Unsevered family and domestic ties are also the subject of derision in his early poetry:
 
Sketch 48b. 11
At the age of 27
Its home mail is still opened by its maternal parent
And its office mail may be opened by its parent of the opposite gender.
It is an officer,
        and a gentleman,
                and an architect.
 
 
 
But when Pound's not posturing, or being the satirist, his feelings about leaving his homeland are actually full of  deep, if displaced, sentiment. Compare The Exile's Letter, and the Four Poems of Departure from _Cathay_:
 
    Now the high clouds cover the sun
    And I can not see Choan afar
    And I am sad.
 
Many years later,  during WWII, in one of the broadcasts, Pound starts to reminisce about his father and his job at the mint, and his mother and her Quaker family, who considered themselves superior to his father's family, and about his uncle, and the black woman who was their cook, better than any French chef, and the black man who helped out around the house, but was often to be found playing checkers on the cracker barrel ...  I don't have the text here at hand to quote from, but its a rather poignant passage in which Pound seems to be almost talking to himself, his radio audience overhearing him, and he's wondering what it is in "my psychology," he says, that caused these memories of his family to come to him.
 
Those points define a periphery. 
 
Pound the public man, the poet-pampheleteer whose subject is the destructive power international money exerts over nations, may seem to have lost sight of his "geneological base", as you put it, and may seem, for all the rapid shifting of time and place that occurs in the Cantos, to be "rootless".  But Pound's constant return to the simple tangible things to be found in the marketplace  -- food, leather goods, cattle, sheep, tongs, wagon wheels-- and his frequent excerpting of the simple, understandable, homely, non-specialist language of ancient statutes governing domestic commerce and trade, are sure indications that the concerns of "the average citizen" are never far from his mind. Pound began his career aiming for the elitist immortality of the bard. But as his vision matured, he came to want to leave behind a work that might do something to preserve the American consitution and to make American democracy immortal... a "paradiso terrestre".  
 
Tim Romano
----- Original Message ----- 
  From: bob scheetz 
  To: [log in to unmask] 
  Sent: Saturday, February 26, 2000 10:05 PM
  Subject: Re: tim romano & exile
 
 
  tim romano writes:
  >...forced exile is a grievous separation from friend and kin, and loss of identity.
   
  tim,
      yeh,...egregiously absent in ep,  homesickness
  ...signifying? home & kin bore no meaning for him ?

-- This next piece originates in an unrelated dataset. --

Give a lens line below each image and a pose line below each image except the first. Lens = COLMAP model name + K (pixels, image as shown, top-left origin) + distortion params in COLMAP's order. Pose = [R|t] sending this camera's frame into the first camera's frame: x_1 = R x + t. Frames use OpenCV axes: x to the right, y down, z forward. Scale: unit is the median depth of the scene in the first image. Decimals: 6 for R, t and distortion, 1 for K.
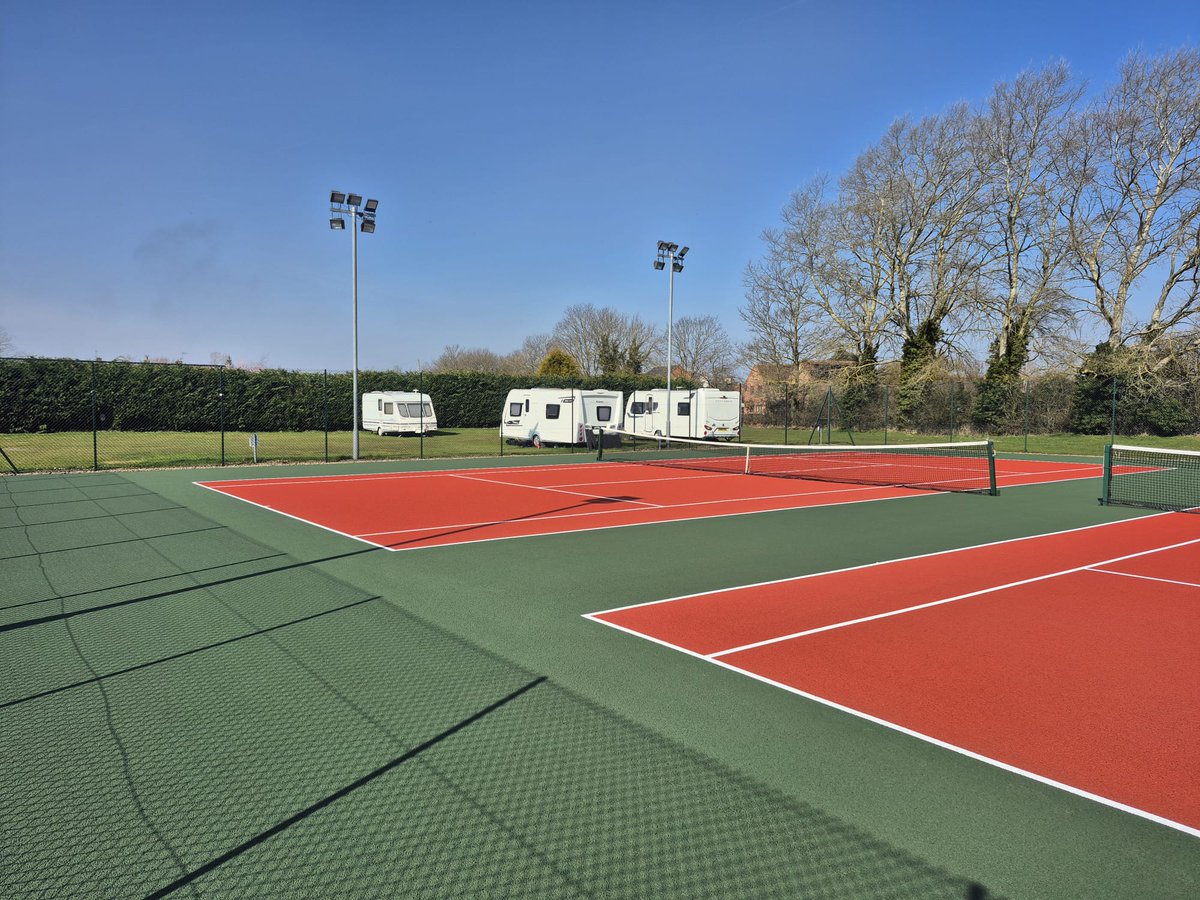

  ...signifying no geneological base,
  prinicple of structure or coherence.
  wouldn't that make for a rootless, shallow poetry;
  as it would, a person?  
  ...a kinda "california poetry", 
  ie, quintessentially "american" (in the sardonic sense),
  all novelty and technique?
  and indeed, doesn't his "adams cantos" america seem 
  got from books? stilted?...even more than his cathay?
 
  but, supreme irony, (as adorno pt'd out) odysseus
  is the archetypal bourgeois.  hero-ideal of a 
  gk merchant society aborning.  
  in contrast to achilles' noble absolutes, magnanimity,
  odysseus is all cunning and trickery
  ...instrumental reason
  ...very much  "the donald" or  "bill gates" or "the jew".
 
  so...while joyce uses the archetype to great effect, 
  it seems to me ep's odysseus is ultimately incoherent.
 
  whadaya think?
 
  bob
 
 
 
    -----Original Message-----
    From: Tim Romano <[log in to unmask]>
    To: [log in to unmask] <[log in to unmask]>
    Date: Thursday, February 24, 2000 9:47 PM
    Subject: Re: tim romano & exile
 
 
    Bob,
    You're right to say that Pound's "more the adventurer", at least as a young man. He paganizes, if you will, the exile theme in his translation of The Seafarer, turning it into a rejection of the comforts and security of the "burghers" while extolling with much bravado the open sea-road. But in OE elegies, that's not at all how the exile theme is portrayed: forced exile is a grievous separation from friend and kin, and loss of identity. There, the theme of exile usually ends in a renunciation of "this life". As an old man, Pound's comes close to this kind of renunciation.